Data items:
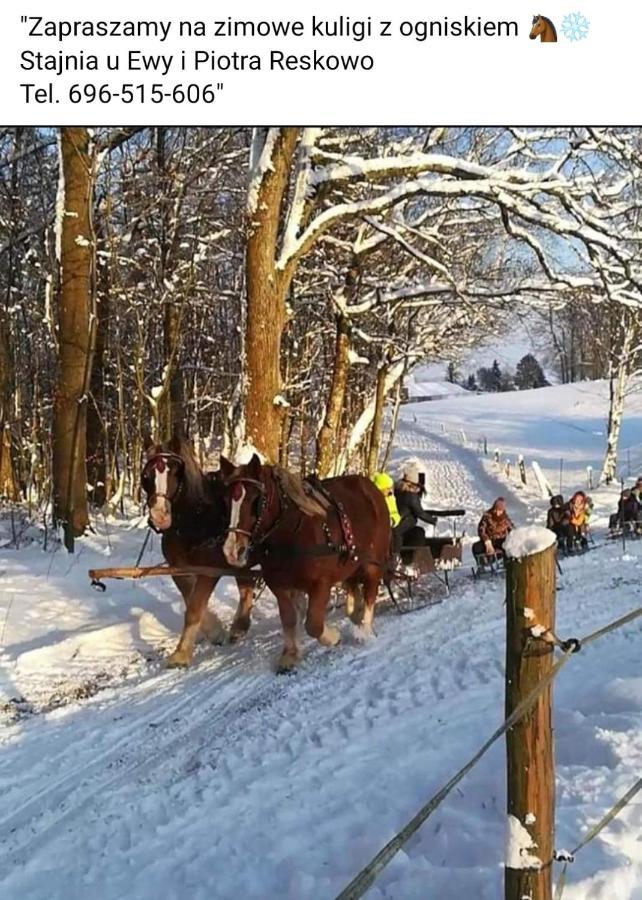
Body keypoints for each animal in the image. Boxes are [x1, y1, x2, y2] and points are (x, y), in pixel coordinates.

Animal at [142, 436, 258, 668]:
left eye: (175, 472)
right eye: (147, 476)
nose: (160, 516)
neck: (194, 520)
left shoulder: (209, 569)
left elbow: (194, 607)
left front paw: (181, 654)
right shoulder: (179, 569)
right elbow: (191, 599)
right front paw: (214, 631)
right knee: (246, 588)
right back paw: (239, 627)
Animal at [220, 454, 388, 672]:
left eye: (255, 500)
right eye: (225, 501)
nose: (232, 551)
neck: (291, 535)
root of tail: (372, 488)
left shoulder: (321, 584)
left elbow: (313, 624)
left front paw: (334, 637)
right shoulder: (280, 586)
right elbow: (289, 618)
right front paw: (290, 655)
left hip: (373, 564)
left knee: (370, 593)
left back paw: (365, 631)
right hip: (352, 565)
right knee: (353, 588)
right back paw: (355, 613)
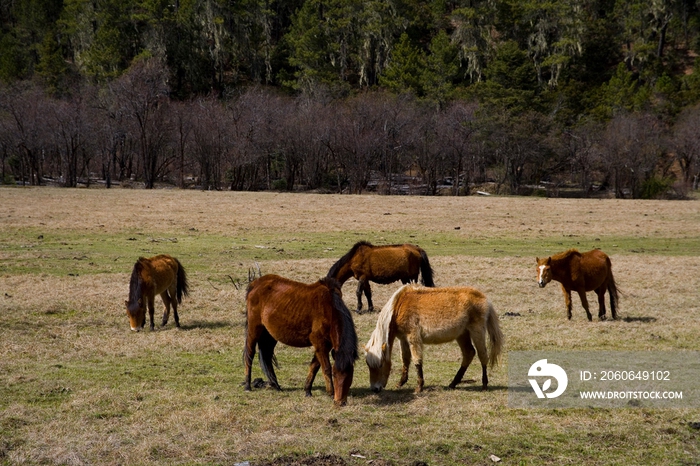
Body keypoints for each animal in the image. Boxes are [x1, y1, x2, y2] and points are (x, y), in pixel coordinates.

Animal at [243, 274, 358, 406]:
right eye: (335, 374)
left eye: (350, 375)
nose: (340, 402)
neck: (330, 309)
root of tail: (255, 283)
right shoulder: (320, 344)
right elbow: (326, 368)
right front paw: (330, 392)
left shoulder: (324, 346)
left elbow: (314, 367)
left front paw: (308, 390)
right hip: (254, 329)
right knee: (249, 354)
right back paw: (247, 385)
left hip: (270, 334)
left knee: (267, 356)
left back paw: (276, 385)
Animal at [366, 284, 504, 394]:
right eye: (369, 365)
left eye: (380, 365)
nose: (375, 389)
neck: (399, 306)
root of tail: (484, 298)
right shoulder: (403, 339)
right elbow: (405, 360)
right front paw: (400, 383)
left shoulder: (413, 337)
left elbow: (417, 360)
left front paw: (419, 387)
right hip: (462, 334)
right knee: (469, 353)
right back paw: (453, 383)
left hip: (477, 332)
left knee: (483, 355)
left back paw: (484, 384)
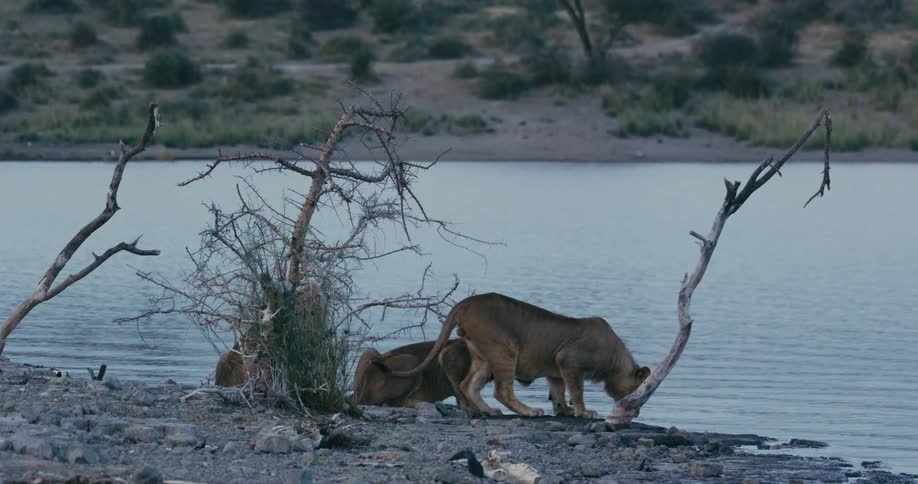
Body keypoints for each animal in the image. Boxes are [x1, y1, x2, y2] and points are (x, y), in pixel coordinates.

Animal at [389, 293, 651, 418]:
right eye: (638, 393)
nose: (637, 413)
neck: (615, 359)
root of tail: (465, 303)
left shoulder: (556, 368)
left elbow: (559, 391)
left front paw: (563, 410)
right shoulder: (569, 359)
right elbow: (576, 391)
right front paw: (583, 412)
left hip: (483, 354)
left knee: (468, 384)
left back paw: (488, 410)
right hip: (505, 350)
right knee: (502, 391)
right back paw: (528, 411)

[What you will do]
The answer must consist solely of the lines from the one with "nose: (375, 389)" through the final line of the data, each reproduced exactly and with pictures omitted.

[Exercise output]
nose: (375, 389)
neck: (399, 306)
root of tail: (484, 298)
right shoulder: (403, 339)
right elbow: (405, 360)
right front paw: (400, 383)
left shoulder: (413, 337)
left elbow: (417, 360)
left front paw: (419, 387)
right hip: (462, 334)
right knee: (469, 353)
right back paw: (453, 383)
left hip: (477, 332)
left knee: (483, 355)
left back paw: (484, 384)
Body keypoints for each animal in the image. Boxes are [x1, y1, x2, y2] and points are (x, y), in pixel coordinates.

Animal at [389, 293, 651, 418]:
right eye: (638, 393)
nose: (637, 413)
neck: (615, 359)
root of tail: (465, 303)
left shoulder: (556, 368)
left elbow: (559, 391)
left front paw: (563, 410)
right shoulder: (569, 359)
right elbow: (576, 391)
right front paw: (583, 412)
left hip: (483, 354)
left knee: (468, 384)
left back paw: (488, 410)
right hip: (505, 350)
right knee: (502, 391)
right back paw: (528, 411)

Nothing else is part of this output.